During the years, I had just learnt how to live with it. It’s both a positive and negative with handball, that we are so used to continuing and fighting and maybe having some pain all the time. So, for me, it was also normal to continue when I didn’t feel good.
But being an athlete also helped me handle the mental challenge surrounding such a serious illness. I had had injuries and you know you have to face those to come back. I had to face this and go through it in order to come back. Having handball also helped, having something to look forward to.
I think one thing mentally was seeing the difference between having pain, say, in the knee and pain from being sick. Probably the hardest part was for me to understand the difference, to see that my body isn’t feeling good somewhere and it means not only that I can’t play handball the way I want but even do normal stuff in my normal life. When you have pain in your knee, you can still go to the cinema or go travelling. For me, the hardest part was to start to say no to stuff and to really get to know my body and what it means for wellbeing in everyday life.
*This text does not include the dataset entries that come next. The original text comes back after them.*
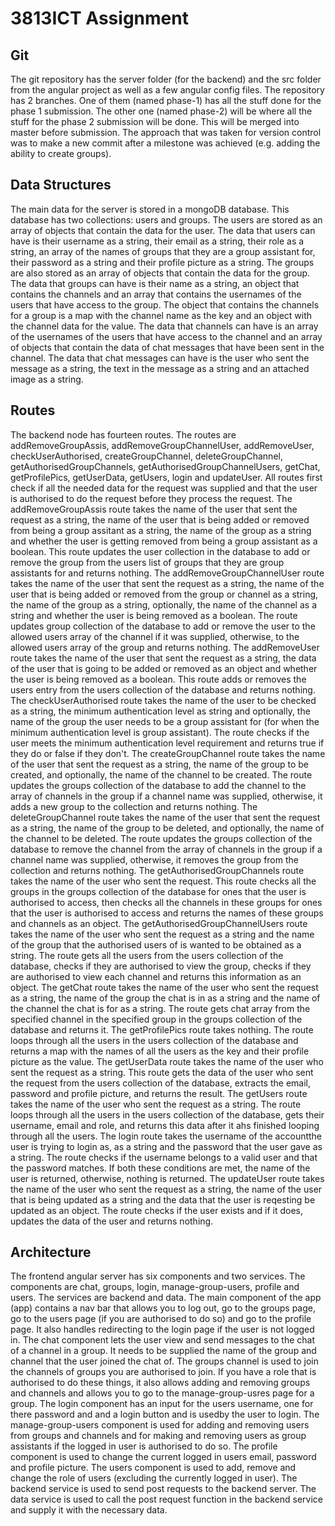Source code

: # 3813ICT Assignment

## Git
The git repository has the server folder (for the backend) and the src folder from the angular project as well as a few angular config files. The repository has 2 branches. One of them (named phase-1) has all the stuff done for the phase 1 submission. The other one (named phase-2) will be where all the stuff for the phase 2 submission will be done. This will be merged into master before submission. The approach that was taken for version control was to make a new commit after a milestone was achieved (e.g. adding the ability to create groups).

## Data Structures
The main data for the server is stored in a mongoDB database. This database has two collections: users and groups. The users are stored as an array of objects that contain the data for the user. The data that users can have is their username as a string, their email as a string, their role as a string, an array of the names of groups that they are a group assistant for, their password as a string and their profile picture as a string. The groups are also stored as an array of objects that contain the data for the group. The data that groups can have is their name as a string, an object that contains the channels and an array that contains the usernames of the users that have access to the group. The object that contains the channels for a group is a map with the channel name as the key and an object with the channel data for the value. The data that channels can have is an array of the usernames of the users that have access to the channel and an array of objects that contain the data of chat messages that have been sent in the channel. The data that chat messages can have is the user who sent the message as a string, the text in the message as a string and an attached image as a string.

## Routes
The backend node has fourteen routes. The routes are addRemoveGroupAssis, addRemoveGroupChannelUser, addRemoveUser, checkUserAuthorised, createGroupChannel, deleteGroupChannel, getAuthorisedGroupChannels, getAuthorisedGroupChannelUsers, getChat, getProfilePics, getUserData, getUsers, login and updateUser. All routes first check if all the needed data for the request was supplied and that the user is authorised to do the request before they process the request. The addRemoveGroupAssis route takes the name of the user that sent the request as a string, the name of the user that is being added or removed from being a group assitant as a string, the name of the group as a string and whether the user is getting removed from being a group assistant as a boolean. This route updates the user collection in the database to add or remove the group from the users list of groups that they are group assistants for and returns nothing. The addRemoveGroupChannelUser route takes the name of the user that sent the request as a string, the name of the user that is being added or removed from the group or channel as a string, the name of the group as a string, optionally, the name of the channel as a string and whether the user is being removed as a boolean. The route updates group collection of the database to add or remove the user to the allowed users array of the channel if it was supplied, otherwise, to the allowed users array of the group and returns nothing. The addRemoveUser route takes the name of the user that sent the request as a string, the data of the user that is going to be added or removed as an object and whether the user is being removed as a boolean. This route adds or removes the users entry from the users collection of the database and returns nothing. The checkUserAuthorised route takes the name of the user to be checked as a string, the minimum authentication level as string and optionally, the name of the group the user needs to be a group assistant for (for when the minimum authentication level is group assistant). The route checks if the user meets the minimum authentication level requirement and returns true if they do or false if they don't. The createGroupChannel route takes the name of the user that sent the request as a string, the name of the group to be created, and optionally, the name of the channel to be created. The route updates the groups collection of the database to add the channel to the array of channels in the group if a channel name was supplied, otherwise, it adds a new group to the collection and returns nothing. The deleteGroupChannel route takes the name of the user that sent the request as a string, the name of the group to be deleted, and optionally, the name of the channel to be deleted. The route updates the groups collection of the database to remove the channel from the array of channels in the group if a channel name was supplied, otherwise, it removes the group from the collection and returns nothing. The getAuthorisedGroupChannels route takes the name of the user who sent the request. This route checks all the groups in the groups collection of the database for ones that the user is authorised to access, then checks all the channels in these groups for ones that the user is authorised to access and returns the names of these groups and channels as an object. The getAuthorisedGroupChannelUsers route takes the name of the user who sent the request as a string and the name of the group that the authorised users of is wanted to be obtained as a string. The route gets all the users from the users collection of the database, checks if they are authorised to view the group, checks if they are authorised to view each channel and returns this information as an object. The getChat route takes the name of the user who sent the request as a string, the name of the group the chat is in as a string and the name of the channel the chat is for as a string. The route gets chat array from the specified channel in the specified group in the groups collection of the database and returns it. The getProfilePics route takes nothing. The route loops through all the users in the users collection of the database and returns a map with the names of all the users as the key and their profile picture as the value. The getUserData route takes the name of the user who sent the request as a string. This route gets the data of the user who sent the request from the users collection of the database, extracts the email, password and profile picture, and returns the result. The getUsers route takes the name of the user who sent the request as a string. The route loops through all the users in the users collection of the database, gets their username, email and role, and returns this data after it ahs finished looping through all the users. The login route takes the username of the accountthe user is trying to login as, as a string and the password that the user gave as a string. The route checks if the username belongs to a valid user and that the password matches. If both these conditions are met, the name of the user is returned, otherwise, nothing is returned. The updateUser route takes the name of the user who sent the request as a string, the name of the user that is being updated as a string and the data that the user is reqesting be updated as an object. The route checks if the user exists and if it does, updates the data of the user and returns nothing.

## Architecture
The frontend angular server has six components and two services. The components are chat, groups, login, manage-group-users, profile and users. The services are backend and data. The main component of the app (app) contains a nav bar that allows you to log out, go to the groups page, go to the users page (if you are authorised to do so) and go to the profile page. It also handles redirecting to the login page if the user is not logged in. The chat component lets the user view and send messages to the chat of a channel in a group. It needs to be supplied the name of the group and channel that the user joined the chat of. The groups channel is used to join the channels of groups you are authorised to join. If you have a role that is authorised to do these things, it also allows adding and removing groups and channels and allows you to go to the manage-group-usres page for a group. The login component has an input for the users username, one for there password and and a login button and is usedby the user to login. The manage-group-users component is used for adding and removing users from groups and channels and for making and removing users as group assistants if the logged in user is authorised to do so. The profile component is used to change the current logged in users email, password and profile picture. The users component is used to add, remove and change the role of users (excluding the currently logged in user). The backend service is used to send post requests to the backend server. The data service is used to call the post request function in the backend service and supply it with the necessary data.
On the mental side, to be able to come back, it was also good that this sickness had nothing to do with handball. If it's a knee injury that happened on the handball field, you might have some bad feelings about the game or being on the court. But the ulcerative colitis had nothing to do with handball, so then I could separate the two, which helped me keep handball as a really positive thing I wanted to get back to.
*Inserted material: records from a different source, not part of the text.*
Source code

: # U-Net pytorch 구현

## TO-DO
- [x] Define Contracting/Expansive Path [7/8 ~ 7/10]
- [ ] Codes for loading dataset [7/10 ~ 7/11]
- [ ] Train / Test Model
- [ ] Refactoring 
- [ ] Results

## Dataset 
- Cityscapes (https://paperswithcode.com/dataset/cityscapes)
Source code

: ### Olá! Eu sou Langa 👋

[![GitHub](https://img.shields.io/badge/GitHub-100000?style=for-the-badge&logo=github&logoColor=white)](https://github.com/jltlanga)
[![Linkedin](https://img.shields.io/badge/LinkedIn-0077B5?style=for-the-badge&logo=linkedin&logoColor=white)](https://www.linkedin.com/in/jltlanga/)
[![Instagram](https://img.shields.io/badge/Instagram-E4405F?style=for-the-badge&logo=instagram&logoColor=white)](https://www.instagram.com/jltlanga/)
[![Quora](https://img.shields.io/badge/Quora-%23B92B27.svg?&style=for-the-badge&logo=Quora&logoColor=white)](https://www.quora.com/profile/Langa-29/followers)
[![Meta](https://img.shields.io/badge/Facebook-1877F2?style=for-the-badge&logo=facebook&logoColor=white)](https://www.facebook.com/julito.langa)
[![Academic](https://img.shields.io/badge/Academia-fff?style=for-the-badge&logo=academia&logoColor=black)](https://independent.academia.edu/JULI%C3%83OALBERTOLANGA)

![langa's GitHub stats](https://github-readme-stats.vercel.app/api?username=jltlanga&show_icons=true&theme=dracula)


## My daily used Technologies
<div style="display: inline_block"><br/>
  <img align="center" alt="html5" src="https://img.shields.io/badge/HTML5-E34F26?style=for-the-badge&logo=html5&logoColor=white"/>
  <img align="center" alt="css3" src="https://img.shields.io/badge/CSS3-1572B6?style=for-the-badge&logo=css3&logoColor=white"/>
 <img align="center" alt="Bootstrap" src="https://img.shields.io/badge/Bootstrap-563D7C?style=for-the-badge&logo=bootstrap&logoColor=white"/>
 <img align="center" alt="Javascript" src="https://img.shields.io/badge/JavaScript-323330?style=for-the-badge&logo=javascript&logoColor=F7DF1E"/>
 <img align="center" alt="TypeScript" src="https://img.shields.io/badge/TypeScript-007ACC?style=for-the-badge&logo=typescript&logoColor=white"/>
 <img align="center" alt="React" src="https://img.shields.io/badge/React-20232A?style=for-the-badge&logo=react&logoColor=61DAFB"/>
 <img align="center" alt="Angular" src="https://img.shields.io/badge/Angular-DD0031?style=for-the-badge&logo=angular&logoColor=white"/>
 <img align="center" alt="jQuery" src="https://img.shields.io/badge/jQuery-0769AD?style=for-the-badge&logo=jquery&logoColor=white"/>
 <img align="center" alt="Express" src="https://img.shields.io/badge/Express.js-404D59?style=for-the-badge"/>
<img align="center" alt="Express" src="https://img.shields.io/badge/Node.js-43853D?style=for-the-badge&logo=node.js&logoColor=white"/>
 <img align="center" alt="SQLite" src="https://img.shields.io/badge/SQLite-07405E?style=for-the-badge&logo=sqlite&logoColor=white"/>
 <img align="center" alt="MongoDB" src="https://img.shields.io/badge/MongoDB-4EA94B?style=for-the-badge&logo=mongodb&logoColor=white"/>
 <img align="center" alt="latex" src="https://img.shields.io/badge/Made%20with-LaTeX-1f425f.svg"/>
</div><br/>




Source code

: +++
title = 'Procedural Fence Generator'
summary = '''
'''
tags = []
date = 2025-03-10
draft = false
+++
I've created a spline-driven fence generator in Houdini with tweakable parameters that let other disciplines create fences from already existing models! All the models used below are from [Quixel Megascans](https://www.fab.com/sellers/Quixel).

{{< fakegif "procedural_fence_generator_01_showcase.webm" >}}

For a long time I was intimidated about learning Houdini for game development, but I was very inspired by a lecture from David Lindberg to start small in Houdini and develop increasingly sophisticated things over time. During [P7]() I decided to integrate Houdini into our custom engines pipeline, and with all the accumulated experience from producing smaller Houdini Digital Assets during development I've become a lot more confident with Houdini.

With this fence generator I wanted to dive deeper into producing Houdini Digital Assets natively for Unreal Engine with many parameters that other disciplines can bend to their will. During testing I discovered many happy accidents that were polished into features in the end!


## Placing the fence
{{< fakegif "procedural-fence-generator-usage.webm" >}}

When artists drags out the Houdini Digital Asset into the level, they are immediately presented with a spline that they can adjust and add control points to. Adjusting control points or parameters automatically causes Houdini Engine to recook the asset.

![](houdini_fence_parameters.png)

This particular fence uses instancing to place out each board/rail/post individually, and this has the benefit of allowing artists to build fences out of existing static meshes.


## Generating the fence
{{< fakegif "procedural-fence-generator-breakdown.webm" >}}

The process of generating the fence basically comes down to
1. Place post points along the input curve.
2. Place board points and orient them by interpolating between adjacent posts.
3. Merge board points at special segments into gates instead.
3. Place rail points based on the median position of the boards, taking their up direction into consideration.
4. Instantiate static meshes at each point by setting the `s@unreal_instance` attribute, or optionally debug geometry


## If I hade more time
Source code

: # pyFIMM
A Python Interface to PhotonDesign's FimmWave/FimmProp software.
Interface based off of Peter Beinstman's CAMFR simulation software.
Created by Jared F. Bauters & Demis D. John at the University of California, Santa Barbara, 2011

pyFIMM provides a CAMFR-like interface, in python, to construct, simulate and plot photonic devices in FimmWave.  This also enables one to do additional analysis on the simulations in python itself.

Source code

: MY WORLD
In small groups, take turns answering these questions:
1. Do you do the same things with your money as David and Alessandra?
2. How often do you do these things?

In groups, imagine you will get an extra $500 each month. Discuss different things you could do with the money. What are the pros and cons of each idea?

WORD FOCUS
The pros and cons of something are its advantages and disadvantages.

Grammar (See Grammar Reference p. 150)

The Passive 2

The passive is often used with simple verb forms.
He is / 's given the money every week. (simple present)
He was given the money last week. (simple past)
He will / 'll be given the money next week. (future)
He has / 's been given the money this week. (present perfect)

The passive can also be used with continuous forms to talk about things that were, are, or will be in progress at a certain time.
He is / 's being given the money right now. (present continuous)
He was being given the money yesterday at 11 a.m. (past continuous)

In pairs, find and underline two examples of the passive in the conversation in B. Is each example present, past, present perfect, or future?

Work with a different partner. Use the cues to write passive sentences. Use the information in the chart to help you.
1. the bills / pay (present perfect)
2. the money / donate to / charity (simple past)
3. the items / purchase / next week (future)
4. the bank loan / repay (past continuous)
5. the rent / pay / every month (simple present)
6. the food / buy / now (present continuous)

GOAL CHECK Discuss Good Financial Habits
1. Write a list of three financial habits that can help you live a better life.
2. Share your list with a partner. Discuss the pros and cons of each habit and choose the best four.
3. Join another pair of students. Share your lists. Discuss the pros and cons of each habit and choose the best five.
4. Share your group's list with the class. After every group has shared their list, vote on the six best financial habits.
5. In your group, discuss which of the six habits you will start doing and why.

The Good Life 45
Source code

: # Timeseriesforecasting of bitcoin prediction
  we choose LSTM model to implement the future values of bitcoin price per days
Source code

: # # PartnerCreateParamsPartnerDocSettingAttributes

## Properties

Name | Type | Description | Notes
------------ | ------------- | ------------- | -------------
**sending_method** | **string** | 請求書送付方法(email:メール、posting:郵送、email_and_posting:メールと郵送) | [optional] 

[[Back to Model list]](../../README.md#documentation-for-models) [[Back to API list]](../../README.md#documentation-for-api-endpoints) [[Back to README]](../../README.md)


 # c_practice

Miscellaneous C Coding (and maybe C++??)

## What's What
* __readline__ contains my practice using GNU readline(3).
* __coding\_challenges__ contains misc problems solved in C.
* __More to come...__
I had the surgery in Denmark because they wanted to do it fast. It did get a bit urgent at the end. I had been sick for five years when they made the decision that I needed surgery, so I think I was prepared for it.
When I was 18, I got the diagnosis and they started to speak about surgery, I was really scared and was like, no, absolutely not. I was scared to have the stoma. I didn’t know very much about it. Also, it was described at first as a last solution, instead of an option.
I was an 18-year-old girl and to have a bag on my stomach wasn’t so appealing, so I think it was also because I wasn’t so educated about it either. It scared me — both how it would be for me and how other people would see me. It was more about that than fear of the surgery.
Later, I was prepared for it and understood that it was supposed to happen. Now, I have an Instagram page, @athletewithstoma, where I try to raise awareness and give others going through the same thing a role model — that you can be physically active and live a normal life while having a stoma.
There were some complications during the surgery, so we needed to do one more because it didn’t work the first time. They didn’t know whether I would be able to play handball again. I’m a handball player and that’s what I had been doing since I was five, so of course it was hard not to know how it would end up. But I always wanted to be the best and I started to understand that I couldn’t be the best if I felt like that.